Reproduce every row below word for word, leaving out the pictures.

(Beginning of Dataset)

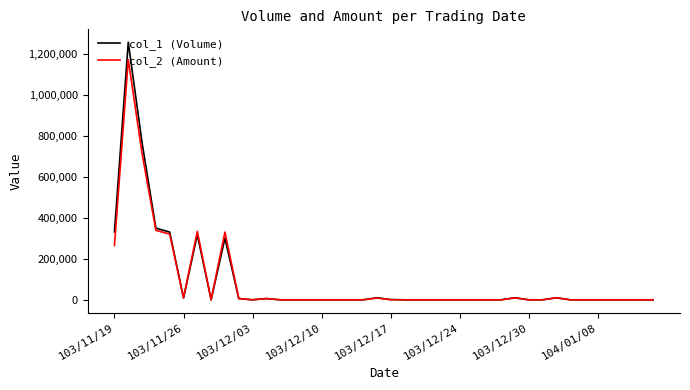

Which series has the widest spread of values?

col_1 (Volume)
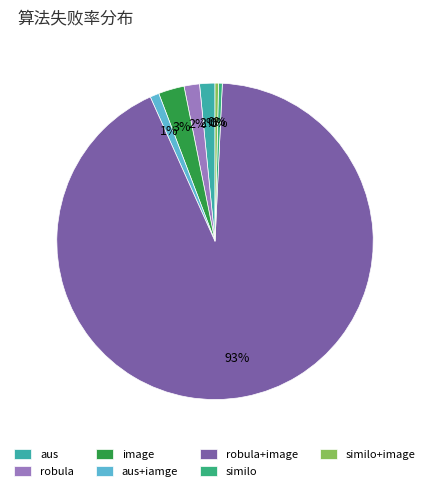

To the nearest percent, what is the difference between the aus+iamge and similo+image slice percentages?

1%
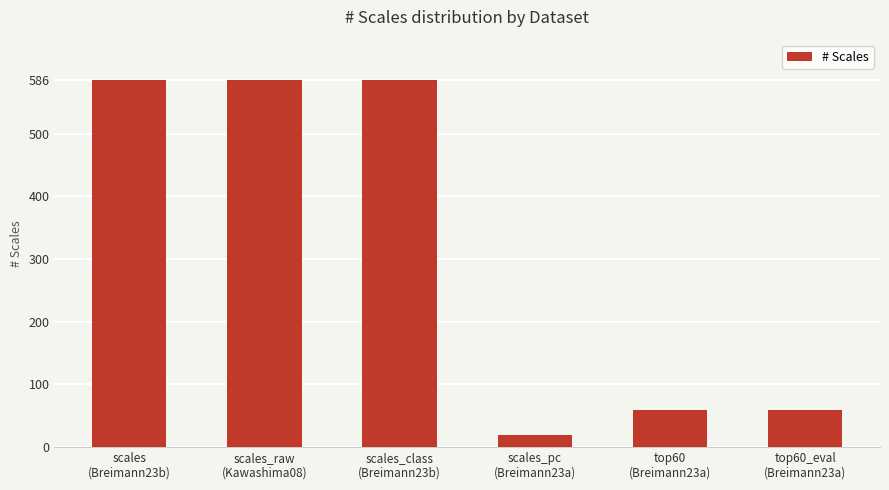

Reading left to right, list all the values displayed in this chart.

scales
(Breimann23b)=586	scales_raw
(Kawashima08)=586	scales_class
(Breimann23b)=586	scales_pc
(Breimann23a)=20	top60
(Breimann23a)=60	top60_eval
(Breimann23a)=60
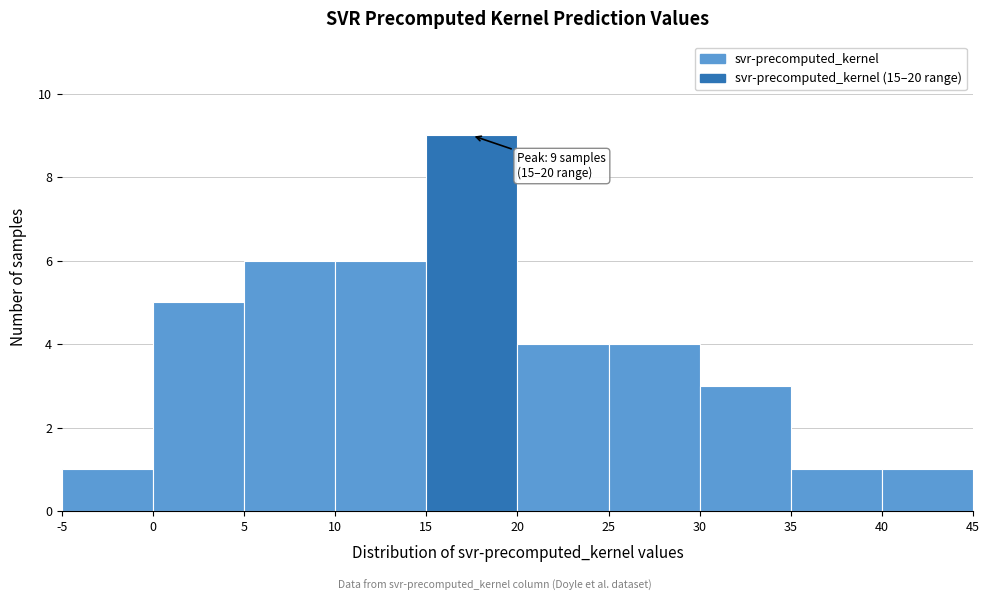

Which range on the x-axis has the tallest bar?

15 to 20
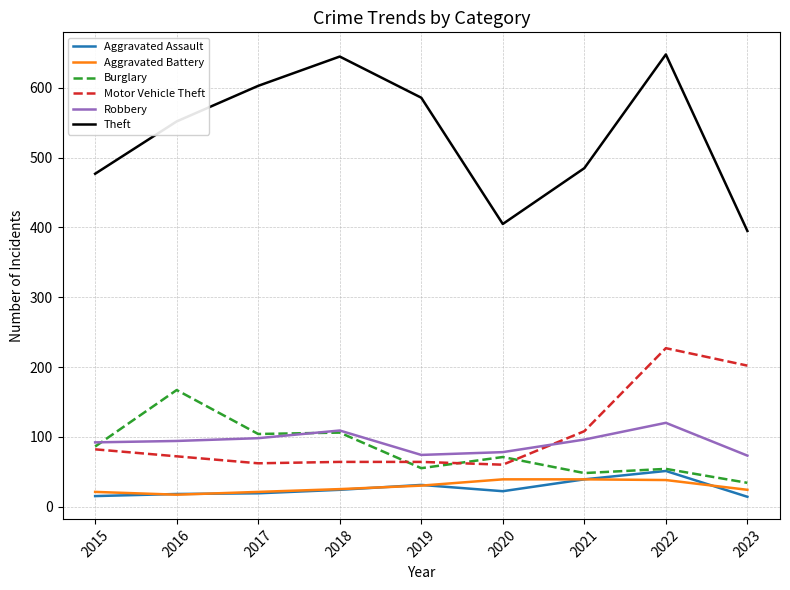

Where do Robbery and Burglary first cross each other?

2015 and 2016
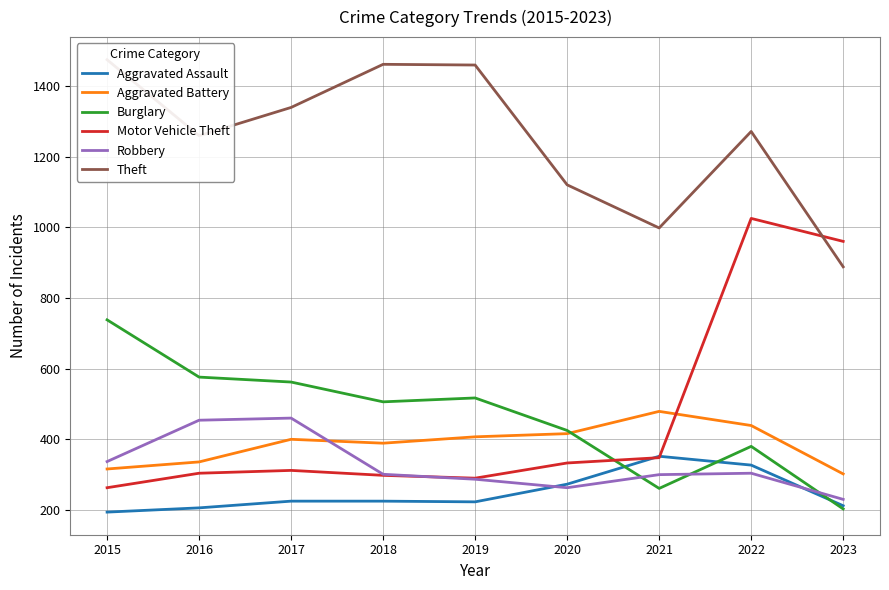

What is the average value of the Motor Vehicle Theft series?

459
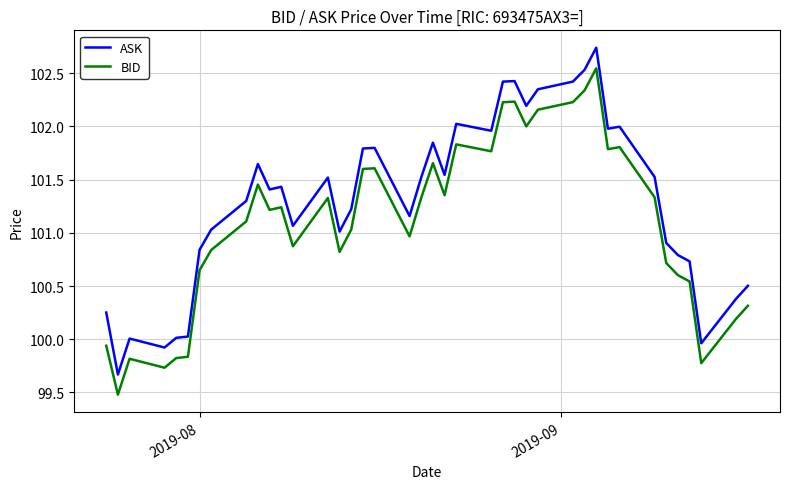

What is the smallest value displayed?

99.5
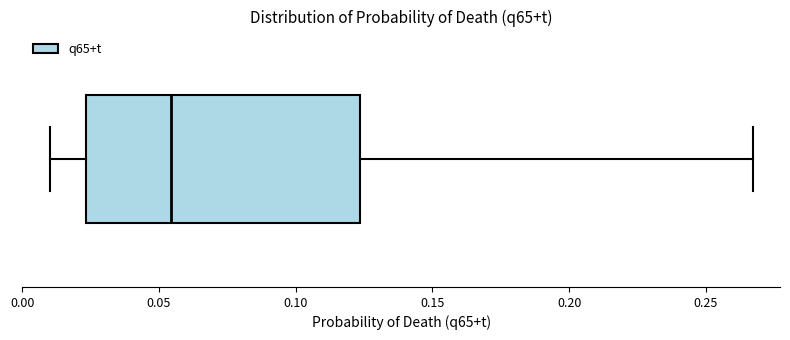

Read this box plot against the x-axis: the position of the median line, the range covered by the box, and the ends of both whiskers. The values are not printed on the chart, so give them approximately, as read against the axis.

median 0.055, box 0.025 to 0.125, whiskers 0.010 to 0.265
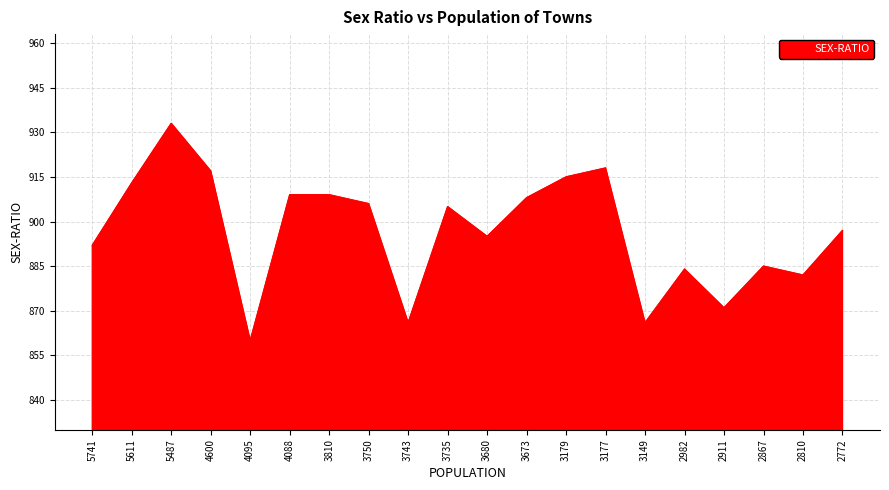

What is the smallest value displayed?

860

(End of Dataset)

(Task answer)
Which series has the widest spread of values?

col_1 (Volume)

To the nearest percent, what is the difference between the aus+iamge and similo+image slice percentages?

1%

Reading left to right, list all the values displayed in this chart.

scales
(Breimann23b)=586	scales_raw
(Kawashima08)=586	scales_class
(Breimann23b)=586	scales_pc
(Breimann23a)=20	top60
(Breimann23a)=60	top60_eval
(Breimann23a)=60

Which range on the x-axis has the tallest bar?

15 to 20

Where do Robbery and Burglary first cross each other?

2015 and 2016

What is the average value of the Motor Vehicle Theft series?

459

What is the smallest value displayed?

99.5

Read this box plot against the x-axis: the position of the median line, the range covered by the box, and the ends of both whiskers. The values are not printed on the chart, so give them approximately, as read against the axis.

median 0.055, box 0.025 to 0.125, whiskers 0.010 to 0.265

What is the smallest value displayed?

860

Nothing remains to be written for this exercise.